Diversification Opportunities for Chainlink and HEDG
Modest diversification
The 3 months correlation between Chainlink and HEDG is 0.27. Overlapping area represents the amount of risk that can be diversified away by holding Chainlink and HEDG in the same portfolio, assuming nothing else is changed. The correlation between historical prices or returns on HEDG and Chainlink is a relative statistical measure of the degree to which these equity instruments tend to move together. The correlation coefficient measures the extent to which returns on Chainlink are associated (or correlated) with HEDG. Values of the correlation coefficient range from -1 to +1, where. The correlation of zero (0) is possible when the price movement of HEDG has no effect on the direction of Chainlink i.e., Chainlink and HEDG go up and down completely randomly.
Pair Corralation between Chainlink and HEDG
Assuming the 90 days trading horizon Chainlink is expected to under-perform the HEDG. But the crypto coin apears to be less risky and, when comparing its historical volatility, Chainlink is 8.31 times less risky than HEDG. The crypto coin trades about -0.22 of its potential returns per unit of risk. The HEDG is currently generating about 0.16 of returns per unit of risk over similar time horizon. If you would invest 3.73 in HEDG on January 20, 2024 and sell it today you would lose (0.11) from holding HEDG or give up 2.95% of portfolio value over 90 days.

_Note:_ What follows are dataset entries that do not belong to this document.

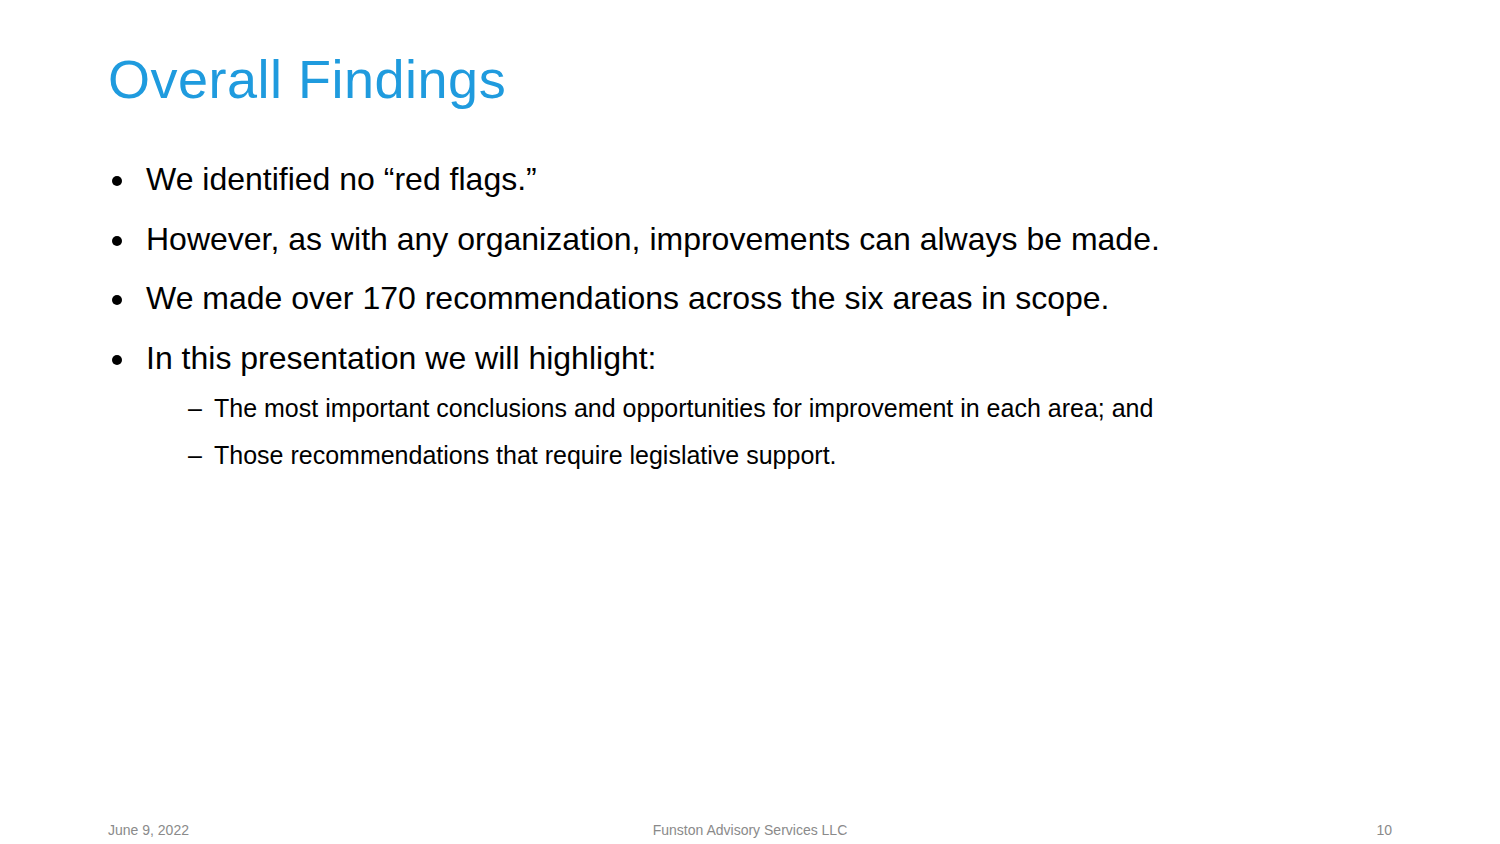Overall Findings
We identified no “red flags.”
However, as with any organization, improvements can always be made.
We made over 170 recommendations across the six areas in scope.
In this presentation we will highlight:
The most important conclusions and opportunities for improvement in each area; and
Those recommendations that require legislative support.
June 9, 2022 Funston Advisory Services LLC 10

Time Period | 3 Months [change] |
Direction | Moves Together |
Strength | Very Weak |
Accuracy | 100.0% |
Values | Daily Returns |
Chainlink vs. HEDG
Performance |
Timeline |
Chainlink |
HEDG |
Chainlink and HEDG Volatility Contrast
Predicted Return Density |
Returns |
Pair Trading with Chainlink and HEDG
The main advantage of trading using opposite Chainlink and HEDG positions is that it hedges away some unsystematic risk. Because of two separate transactions, even if Chainlink position performs unexpectedly, HEDG can make up some of the losses. Pair trading also minimizes risk from directional movements in the market. For example, if an entire industry or sector drops because of unexpected headlines, the short position in HEDG will offset losses from the drop in HEDG's long position.The idea behind Chainlink and HEDG pairs trading is to make the combined position market-neutral, meaning the overall market's direction will not affect its win or loss (or potential downside or upside). This can be achieved by designing a pairs trade with two highly correlated stocks or equities that operate in a similar space or sector, making it possible to obtain profits through simple and relatively low-risk investment.Check out your portfolio center.Note that this page's information should be used as a complementary analysis to find the right mix of equity instruments to add to your existing portfolios or create a brand new portfolio. You can also try the Portfolio Rebalancing module to analyze risk-adjusted returns against different time horizons to find asset-allocation targets.